§ Exercise requirements:
Leaving pictures out, repeat word for word the line that has "09010414686" and each line that follows it to the end of the listing.
Top of Information
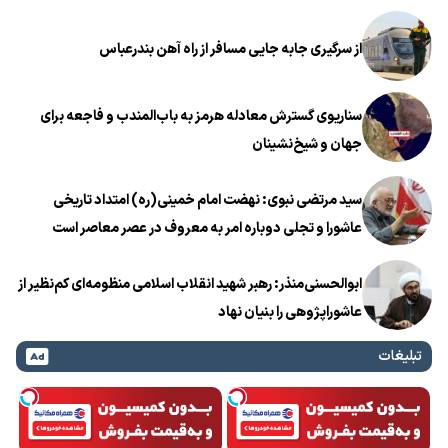
از سرگیری جابه جایی مسافر از راه آهن بندرعباس
سناریوی گسترش معادله هرمز به باب‌المندب و فاجعه برای
جهان و شیخ‌نشینان
سید مرتضی نبوی: نهضت امام خمینی(ره) امتداد تاریخی
عاشورا و تجلی دوباره امر به معروف در عصر معاصر است
ابوالحسنی‌منذر: رهبر شهید انقلاب اسلامی منظومه‌ای کم‌نظیر از
عاشوراپژوهی را بنیان نهاد
تبلیغات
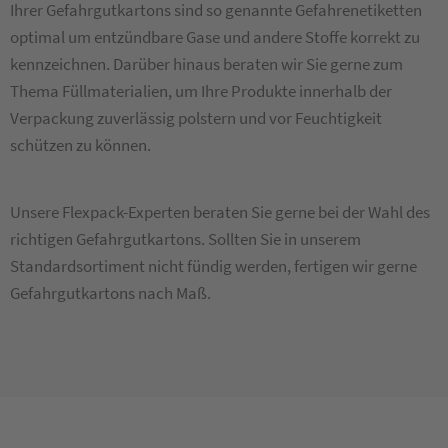
Ihrer Gefahrgutkartons sind so genannte Gefahrenetiketten
optimal um entzündbare Gase und andere Stoffe korrekt zu
kennzeichnen. Darüber hinaus beraten wir Sie gerne zum
Thema Füllmaterialien, um Ihre Produkte innerhalb der
Verpackung zuverlässig polstern und vor Feuchtigkeit
schützen zu können.
Unsere Flexpack-Experten beraten Sie gerne bei der Wahl des
richtigen Gefahrgutkartons. Sollten Sie in unserem
Standardsortiment nicht fündig werden, fertigen wir gerne
Gefahrgutkartons nach Maß.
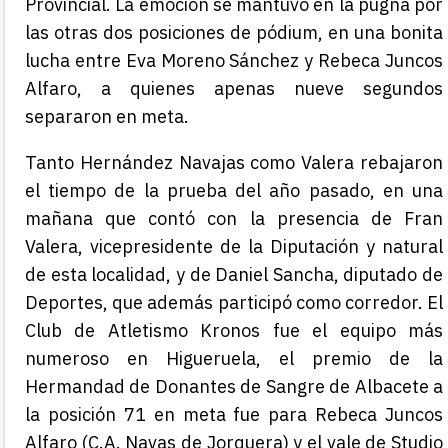
Provincial. La emoción se mantuvo en la pugna por
las otras dos posiciones de pódium, en una bonita
lucha entre Eva Moreno Sánchez y Rebeca Juncos
Alfaro, a quienes apenas nueve segundos
separaron en meta.
Tanto Hernández Navajas como Valera rebajaron
el tiempo de la prueba del año pasado, en una
mañana que contó con la presencia de Fran
Valera, vicepresidente de la Diputación y natural
de esta localidad, y de Daniel Sancha, diputado de
Deportes, que además participó como corredor.
El
Club de Atletismo Kronos fue el equipo más
numeroso en Higueruela, el premio de la
Hermandad de Donantes de Sangre de Albacete a
la posición 71 en meta fue para Rebeca Juncos
Alfaro (C.A. Navas de Jorquera) y el vale de Studio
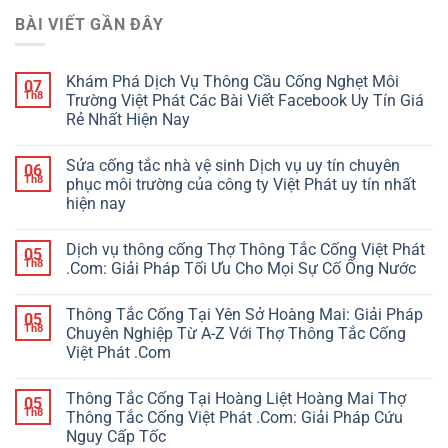
BÀI VIẾT GẦN ĐÂY
Khám Phá Dịch Vụ Thông Cầu Cống Nghẹt Môi
07
Th8
Trường Việt Phát Các Bài Viết Facebook Uy Tín Giá
Rẻ Nhất Hiện Nay
Sửa cống tắc nhà vệ sinh Dịch vụ uy tín chuyên
06
Th8
phục môi trường của công ty Việt Phát uy tín nhất
hiện nay
Dịch vụ thông cống Thợ Thông Tắc Cống Việt Phát
05
Th8
.Com: Giải Pháp Tối Ưu Cho Mọi Sự Cố Ống Nước
Thông Tắc Cống Tại Yên Sở Hoàng Mai: Giải Pháp
05
Th8
Chuyên Nghiệp Từ A-Z Với Thợ Thông Tắc Cống
Việt Phát .Com
Thông Tắc Cống Tại Hoàng Liệt Hoàng Mai Thợ
05
Th8
Thông Tắc Cống Việt Phát .Com: Giải Pháp Cứu
Nguy Cấp Tốc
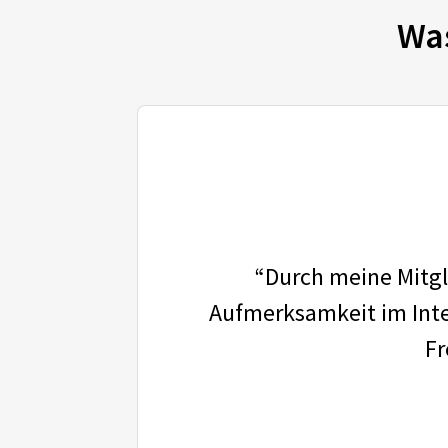
Wa
“Durch meine Mitgli
Aufmerksamkeit im Inter
Fr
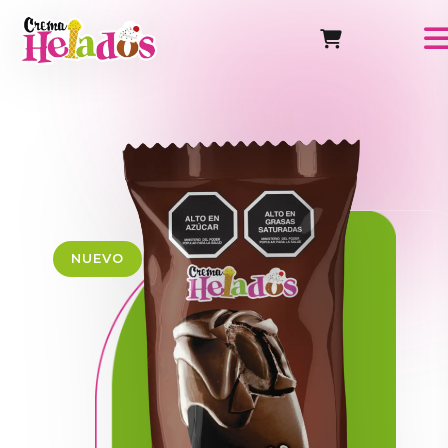
NUEVO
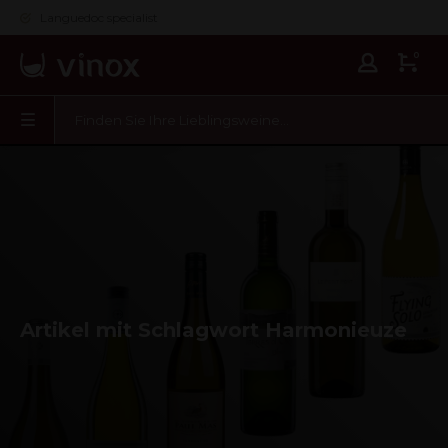
Languedoc specialist
0
Artikel mit Schlagwort Harmonieuze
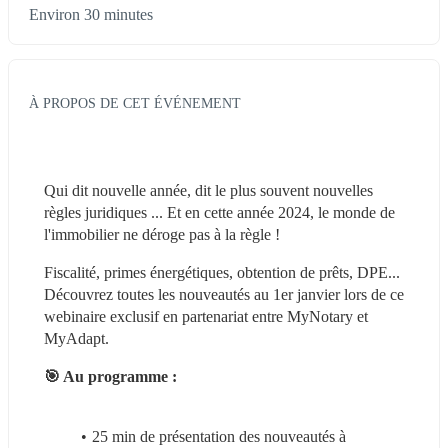
Environ 30 minutes
À PROPOS DE CET ÉVÉNEMENT
Qui dit nouvelle année, dit le plus souvent nouvelles 
règles juridiques ... Et en cette année 2024, le monde de 
l'immobilier ne déroge pas à la règle ! 
Fiscalité, primes énergétiques, obtention de prêts, DPE... 
Découvrez toutes les nouveautés au 1er janvier lors de ce 
webinaire exclusif en partenariat entre MyNotary et 
MyAdapt.
🎯 Au programme : 
25 min de présentation des nouveautés à 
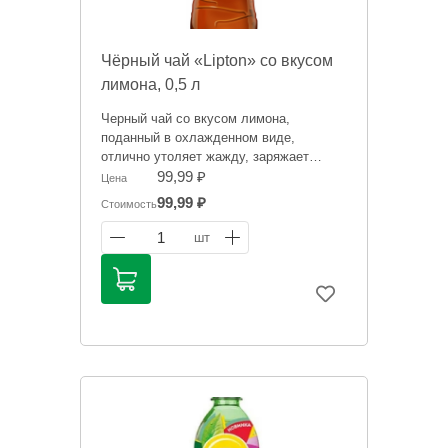
Чёрный чай «Lipton» со вкусом
лимона, 0,5 л
Черный чай со вкусом лимона,
поданный в охлажденном виде,
отлично утоляет жажду, заряжает
положительными эмоциями и дарит
99,99 ₽
Цена
отличное настроение.
99,99 ₽
Стоимость
Информация на сайте о товарах носит
1
шт
справочный характер и не является
публичной офертой. Цена может
меняться. Фото товаров может
отличаться.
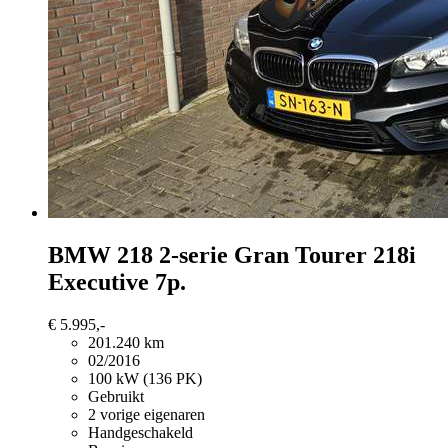
BMW 218
2-serie Gran Tourer 218i
Executive 7p.
€ 5.995,-
201.240 km
02/2016
100 kW (136 PK)
Gebruikt
2 vorige eigenaren
Handgeschakeld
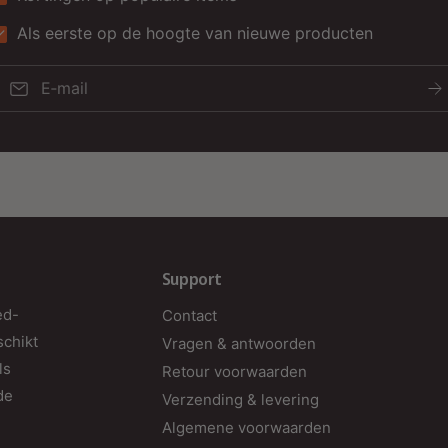
Als eerste op de hoogte van nieuwe producten
E‑mail
Support
ed-
Contact
schikt
Vragen & antwoorden
ls
Retour voorwaarden
de
Verzending & levering
Algemene voorwaarden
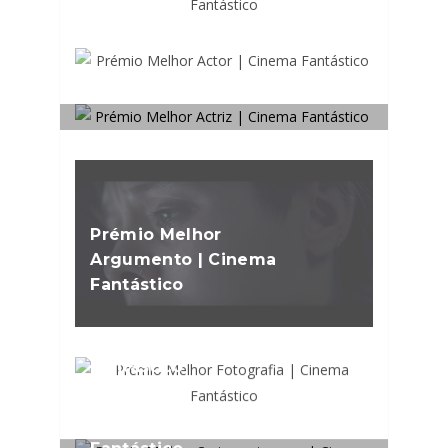
Prémio Melhor Actor |
Cinema Fantástico
Prémio Melhor Actriz |
Cinema Fantástico
Prémio Melhor
Argumento | Cinema
Fantástico
Prémio Melhor
Fotografia | Cinema
Fantástico
Prémio Melhor Curta-
metragem | Cinema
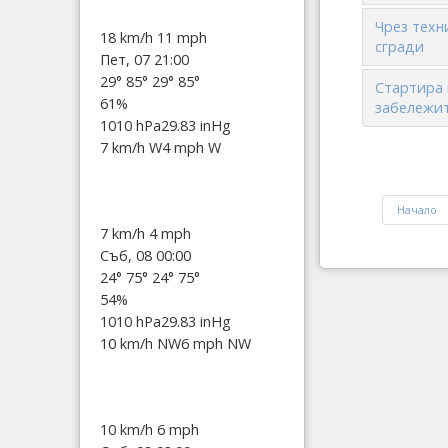
Чрез техн
18 km/h
11 mph
сгради
Пет, 07 21:00
29°
85°
29°
85°
Стартира 
61%
забележит
1010 hPa
29.83 inHg
7 km/h W
4 mph W
Начало
7 km/h
4 mph
Съб, 08 00:00
24°
75°
24°
75°
54%
1010 hPa
29.83 inHg
10 km/h NW
6 mph NW
10 km/h
6 mph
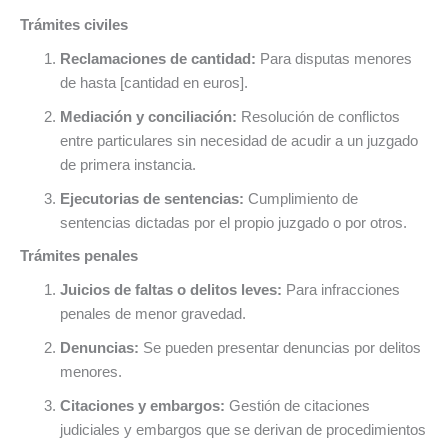
Trámites civiles
Reclamaciones de cantidad:
Para disputas menores
de hasta [cantidad en euros].
Mediación y conciliación:
Resolución de conflictos
entre particulares sin necesidad de acudir a un juzgado
de primera instancia.
Ejecutorias de sentencias:
Cumplimiento de
sentencias dictadas por el propio juzgado o por otros.
Trámites penales
Juicios de faltas o delitos leves:
Para infracciones
penales de menor gravedad.
Denuncias:
Se pueden presentar denuncias por delitos
menores.
Citaciones y embargos:
Gestión de citaciones
judiciales y embargos que se derivan de procedimientos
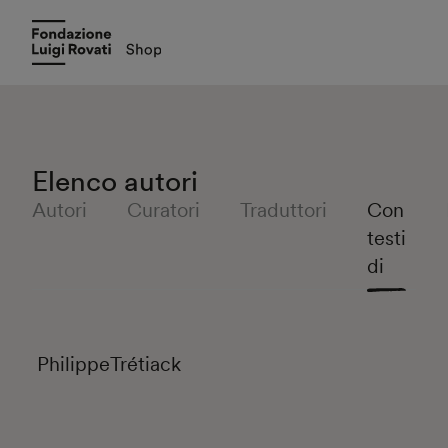
Elenco autori
Autori
Curatori
Traduttori
Con
testi
di
Philippe
Trétiack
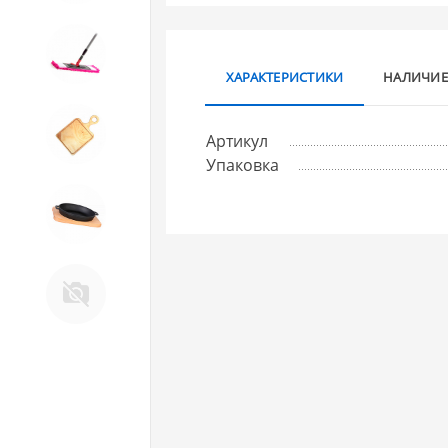
10. Товары для ДОМА
ХАРАКТЕРИСТИКИ
НАЛИЧИЕ
11. Товары для КУХНИ
Артикул
Упаковка
12. ПЕЧНОЕ литье и посуда из
ЧУГУНА
13. Крышки и закаточные
машинки ДЛЯ
КОНСЕРВИРОВАНИЯ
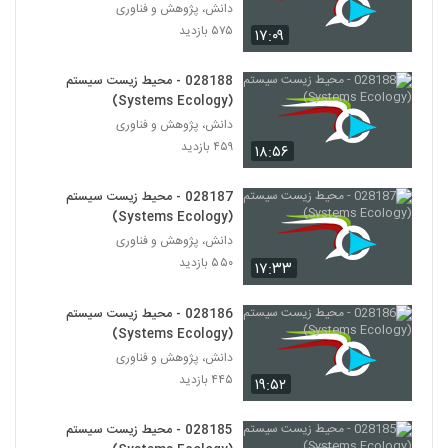
028194 - اقتصاد پیچیده (Complexity
دانش، پژوهش و فناوری
Economics)
۵۷۵ بازدید
۱۷:۰۹
184
۴۳۶ بازدید
028188 - محیط زیست سیستم
028196 - اقتصاد پیچیده (Complexity
(Systems Ecology)
Economics)
185
دانش، پژوهش و فناوری
۴۴۰ بازدید
۴۵۹ بازدید
۱۸:۵۶
028197 - اقتصاد پیچیده (Complexity
Economics)
186
028187 - محیط زیست سیستم
۴۲۱ بازدید
(Systems Ecology)
دانش، پژوهش و فناوری
028198 - اقتصاد پیچیده (Complexity
Economics)
۵۵۰ بازدید
۱۷:۳۳
187
۴۷۴ بازدید
028186 - محیط زیست سیستم
028199 - اقتصاد پیچیده (Complexity
(Systems Ecology)
Economics)
188
دانش، پژوهش و فناوری
۴۸۰ بازدید
۴۴۵ بازدید
۱۹:۵۲
028200 - اقتصاد پیچیده (Complexity
Economics)
028185 - محیط زیست سیستم
189
۵۰۹ بازدید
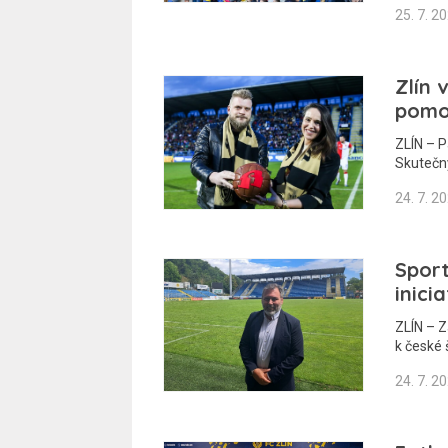
25. 7. 2
Zlín 
pomo
ZLÍN – P
Skutečn
24. 7. 2
Sport
inicia
ZLÍN – Z
k české 
24. 7. 2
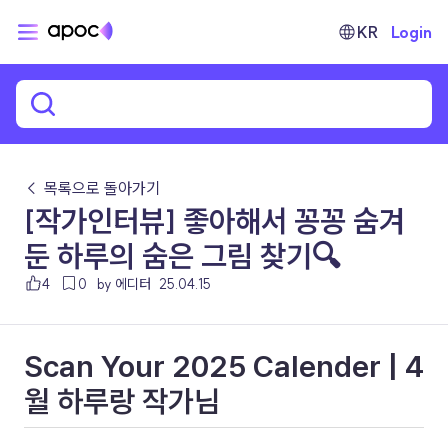
KR
Login
← 목록으로 돌아가기
[작가인터뷰] 좋아해서 꽁꽁 숨겨
둔 하루의 숨은 그림 찾기🔍
4
0
by 에디터
25.04.15
Scan Your 2025 Calender | 4
월 하루랑 작가님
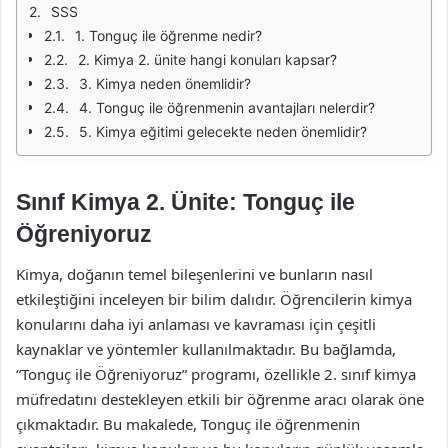
SSS
1. Tonguç ile öğrenme nedir?
2. Kimya 2. ünite hangi konuları kapsar?
3. Kimya neden önemlidir?
4. Tonguç ile öğrenmenin avantajları nelerdir?
5. Kimya eğitimi gelecekte neden önemlidir?
Sınıf Kimya 2. Ünite: Tonguç ile
Öğreniyoruz
Kimya, doğanın temel bileşenlerini ve bunların nasıl
etkileştiğini inceleyen bir bilim dalıdır. Öğrencilerin kimya
konularını daha iyi anlaması ve kavraması için çeşitli
kaynaklar ve yöntemler kullanılmaktadır. Bu bağlamda,
“Tonguç ile Öğreniyoruz” programı, özellikle 2. sınıf kimya
müfredatını destekleyen etkili bir öğrenme aracı olarak öne
çıkmaktadır. Bu makalede, Tonguç ile öğrenmenin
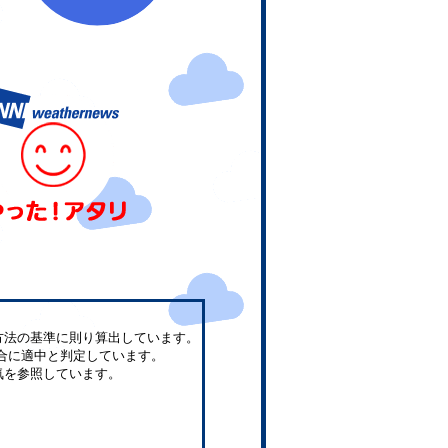
方法の基準に則り算出しています。
合に適中と判定しています。
気を参照しています。
。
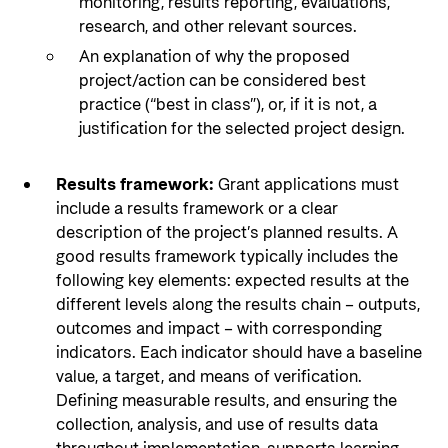
monitoring, results reporting, evaluations,
research, and other relevant sources.
An explanation of why the proposed
project/action can be considered best
practice (“best in class”), or, if it is not, a
justification for the selected project design.
Results framework:
Grant applications must
include a results framework or a clear
description of the project’s planned results. A
good results framework typically includes the
following key elements: expected results at the
different levels along the results chain – outputs,
outcomes and impact – with corresponding
indicators. Each indicator should have a baseline
value, a target, and means of verification.
Defining measurable results, and ensuring the
collection, analysis, and use of results data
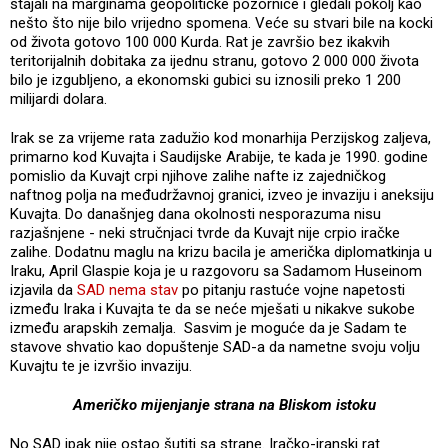
stajali na marginama geopolitičke pozornice i gledali pokolj kao
nešto što nije bilo vrijedno spomena. Veće su stvari bile na kocki
od života gotovo 100 000 Kurda. Rat je završio bez ikakvih
teritorijalnih dobitaka za ijednu stranu, gotovo 2 000 000 života
bilo je izgubljeno, a ekonomski gubici su iznosili preko 1 200
milijardi dolara.
Irak se za vrijeme rata zadužio kod monarhija Perzijskog zaljeva,
primarno kod Kuvajta i Saudijske Arabije, te kada je 1990. godine
pomislio da Kuvajt crpi njihove zalihe nafte iz zajedničkog
naftnog polja na međudržavnoj granici, izveo je invaziju i aneksiju
Kuvajta. Do današnjeg dana okolnosti nesporazuma nisu
razjašnjene - neki stručnjaci tvrde da Kuvajt nije crpio iračke
zalihe. Dodatnu maglu na krizu bacila je američka diplomatkinja u
Iraku, April Glaspie koja je u razgovoru sa Sadamom Huseinom
izjavila da
SAD nema stav
po pitanju rastuće vojne napetosti
između Iraka i Kuvajta te da se neće mješati u nikakve sukobe
između arapskih zemalja. Sasvim je moguće da je Sadam te
stavove shvatio kao dopuštenje SAD-a da nametne svoju volju
Kuvajtu te je izvršio invaziju.
Američko mijenjanje strana na Bliskom istoku
No SAD ipak nije ostao šutiti sa strane. Iračko-iranski rat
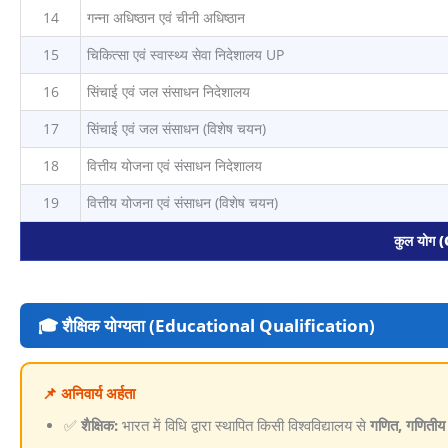
14
गन्ना अधिष्ठान एवं चीनी अधिष्ठान
15
चिकित्सा एवं स्वास्थ्य सेवा निदेशालय UP
16
सिंचाई एवं जल संसाधन निदेशालय
17
सिंचाई एवं जल संसाधन (विशेष चयन)
18
वित्तीय योजना एवं संसाधन निदेशालय
19
वित्तीय योजना एवं संसाधन (विशेष चयन)
कुल योग 
🎓 शैक्षिक योग्यता (Educational Qualification)
📌 अनिवार्य अर्हता
✅
शैक्षिक:
भारत में विधि द्वारा स्थापित किसी विश्वविद्यालय से
गणित, गणितीय स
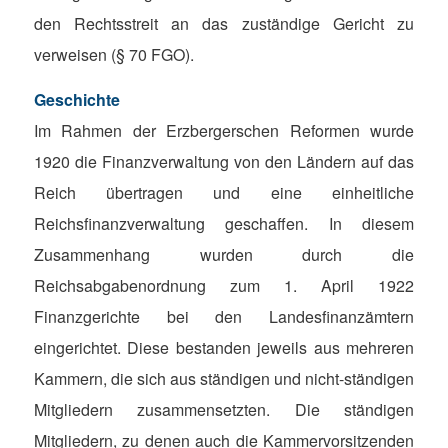
den Rechtsstreit an das zuständige Gericht zu
verweisen (§ 70 FGO).
Geschichte
Im Rahmen der Erzbergerschen Reformen wurde
1920 die Finanzverwaltung von den Ländern auf das
Reich übertragen und eine einheitliche
Reichsfinanzverwaltung geschaffen. In diesem
Zusammenhang wurden durch die
Reichsabgabenordnung zum 1. April 1922
Finanzgerichte bei den Landesfinanzämtern
eingerichtet. Diese bestanden jeweils aus mehreren
Kammern, die sich aus ständigen und nicht-ständigen
Mitgliedern zusammensetzten. Die ständigen
Mitgliedern, zu denen auch die Kammervorsitzenden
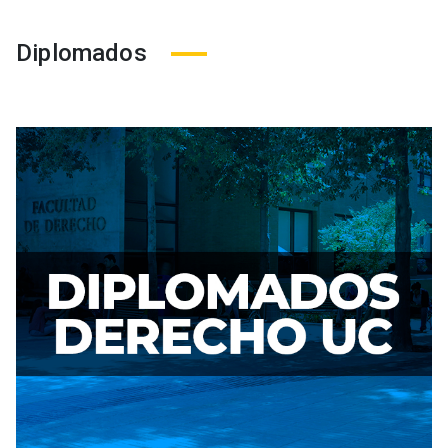
Diplomados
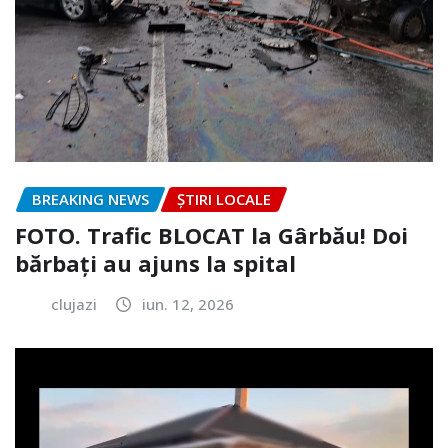
BREAKING NEWS
ȘTIRI LOCALE
FOTO. Trafic BLOCAT la Gârbău! Doi
bărbați au ajuns la spital
clujazi
iun. 12, 2026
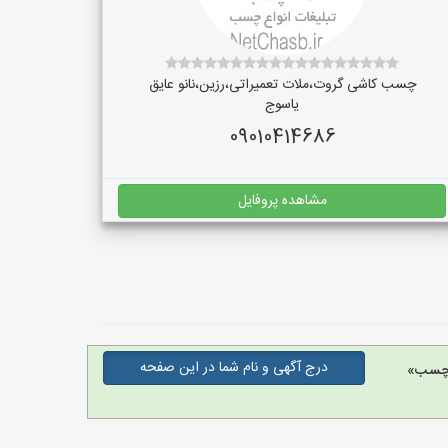
چسب کاشی گروت،ملات تعمیراتی،رزین،نانو عایق
یاسوج
09010414686
مشاهده پروفایل
درج آگهی و نام شما در این صفحه
 چسب»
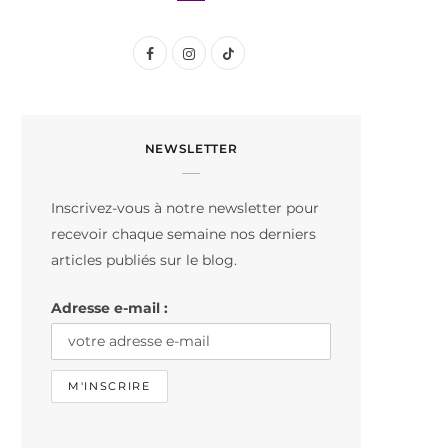
F
I
T
a
n
i
c
s
k
NEWSLETTER
e
t
T
b
a
o
Inscrivez-vous à notre newsletter pour
o
g
k
recevoir chaque semaine nos derniers
o
r
articles publiés sur le blog.
k
a
Adresse e-mail :
m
Bottom of Information
§ Solution to the problem:
09010414686
مشاهده پروفایل
درج آگهی و نام شما در این صفحه
 چسب»
F
I
T
a
n
i
c
s
k
NEWSLETTER
e
t
T
b
a
o
Inscrivez-vous à notre newsletter pour
o
g
k
recevoir chaque semaine nos derniers
o
r
articles publiés sur le blog.
k
a
Adresse e-mail :
m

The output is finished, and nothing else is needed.